Many children with autism are not so good at staying next to a parent when they are out and about. Moving Together games are fun but they are also intended to help children learn this very important skill. Here is a game that works on walking together: Lay blue painters tape in a route along the floor in two side-by-side rows. Start at one end with your son or daughter and hold hands, saying Walk with me. Using a playful tone of voice, move together all the way along the route at a normal clip and when you get to the end, celebrate this in some way--with a tickle or a treat, a kiss or a twirl. Turn around and do the route again, hand-in-hand. This time, stop at times. Walk fast and then slow and then fast again. Make sure your child stays beside you and reward success at the end of the route. You stayed right beside Mommy! Gradually (over the course of the day or the over a month, depending on your child) let go of your child's hand and expect him or her to stay beside you as you stop and start, go faster or slower, turn this way or that. Reward success. Start over when your child does not stay with you. Go back to holding hands if you need to. Eventually take this game on the road. Walk together, side-by-side, faster and slower, stopping and going on sidewalks and in parks, in shopping malls and in parking lots.
Note: Although I remember teaching children to walk beside me twenty years ago in an early childhood setting, the added elements of intentionally walking faster and slower, stopping and starting--this I learned in an RDI workshop. Making a game of it has become a standard activity in our clinic ever since.
It is a grown-up perspective to think that learning is easier while sitting at a table. Kids believe, correctly, that learning is better while moving.
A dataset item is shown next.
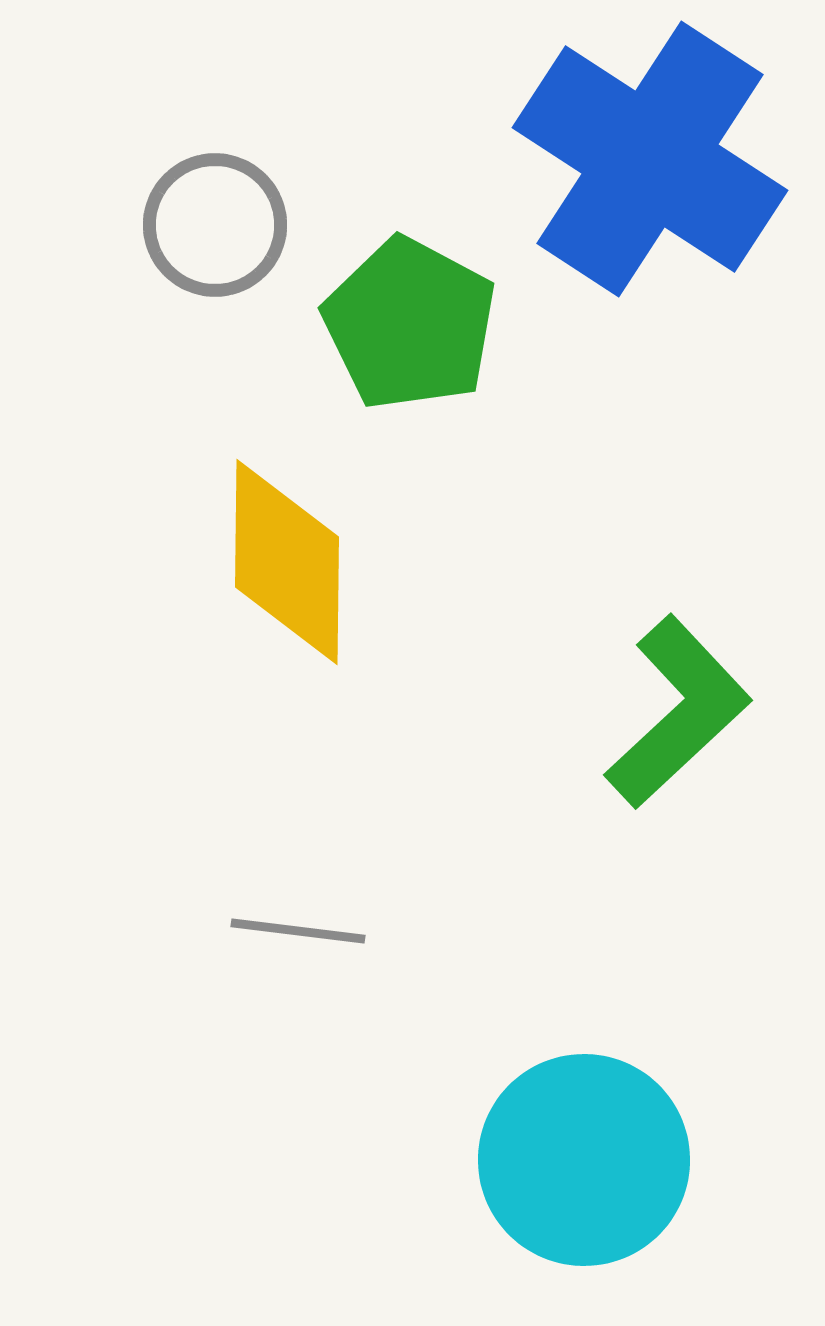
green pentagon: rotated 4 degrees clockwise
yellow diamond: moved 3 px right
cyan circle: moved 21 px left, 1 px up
Learning really does occur much quicker and new information is retained better while moving. Besides, kids are more willing learners while moving.
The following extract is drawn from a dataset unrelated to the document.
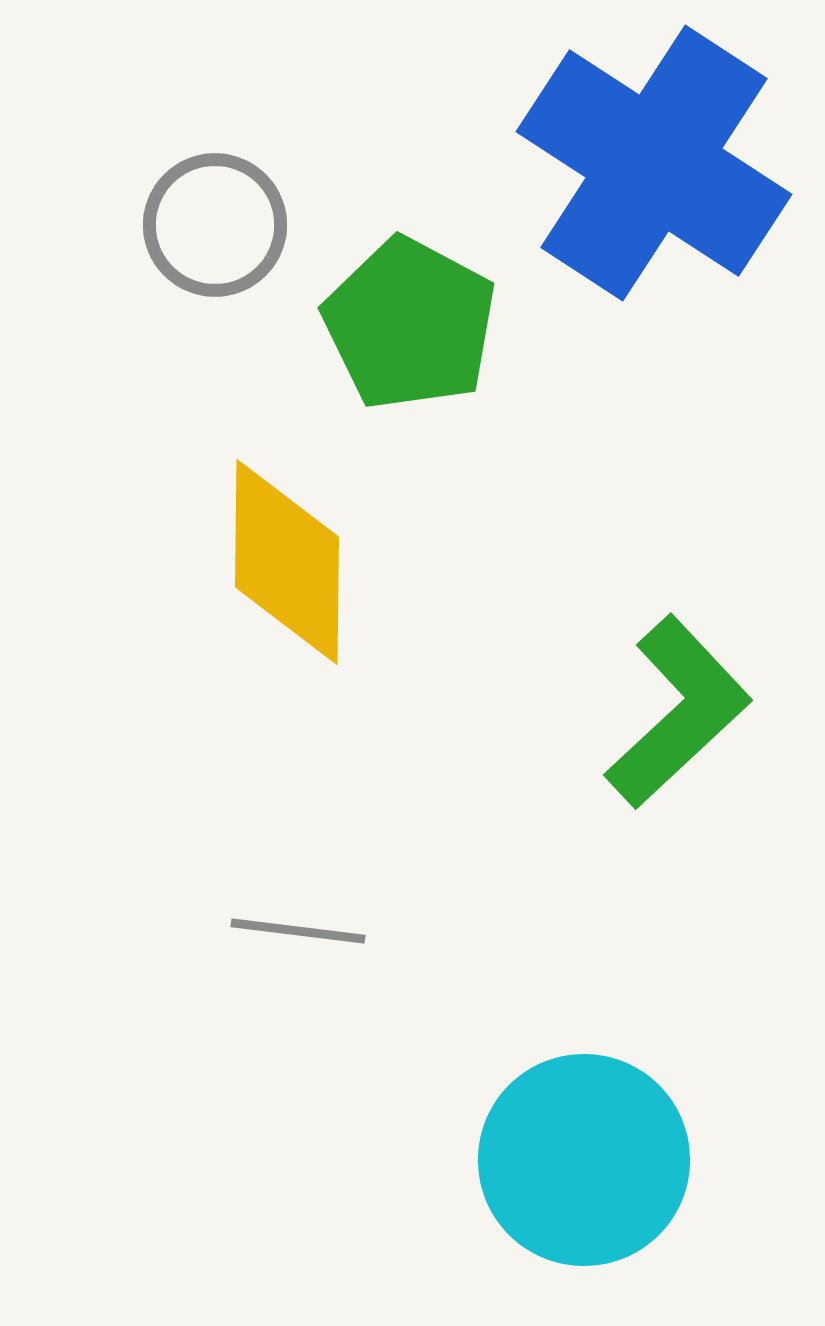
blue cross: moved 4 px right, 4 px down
The Step On Letters Game is a way to learn the names of letters but the structure of this game can be used to teach the name of anything that you can step on. Pull photos off the Internet and make a game of stepping on zoo animals or vehicle. Put the photos in a plastic sleeve to make them last for more than one game. For that matter, you don't have to step, you can dance on, hop on, twirl on.... For example, if your child knows the letters, teach action words by playing the game. You can say sit on A and then demonstrate by sitting on a different A on the floor. You can cover up letters, jump on letters, go to sleep on letters and so on. If you want to teach numbers, then put numbers on the floor. If you take this game onto the Advanced Level, you can tell your child to step on the picture of a girl who looks sad or sit on the picture of the boy with a red hat on his head.
Step On Letters teaches children about taking turns, giving verbal directions, and taking verbal directions. In other words, Step On Letters is a prototype for a thousand Moving Together Games that you can play to teach anything you want to teach.
Some of the best moving together games that I know are from the RDI literature and workshops. These games are described very well in the RDI Intervention Books.
I am gradually posting video clips of these games as they are played by kids at my clinic but I still refer you to the RDI Activity Book because it is useful to read all the ways to play the same games and all the reasons to play to play these games.
This is a Moving Together Game I found on You Tube. In the clip here, you can see how the mother has used the moving routine to keep her son engaged for a long period of time.
Notice the use of music, the way they are sharing emotions, and the way that novel language is embedded in the framework of the repeated phrases. All of these things are helping this little boy attend to the language and participate.
A favorite RDI game in our clinic is Hot. I never know how many family members will show up for a session with some of my Kiddos. When I have a large group, I almost always try to get the group to play this game. I sit Grandma, Mom, Dad, and older brother all down on different bean bag chairs with the child on his own or on a bean bag chair with a parent. The bean bag chairs are in a circle. When anyone yells Hot! everyone moves to a new bean bag chair.
Most children love this game. Occasionally, the rapid, chaotic movement where everyone is looking for a new bean bag chair is upsetting to a child. If this is true for your child, move slowly. Move one chair over. Add a song as you move.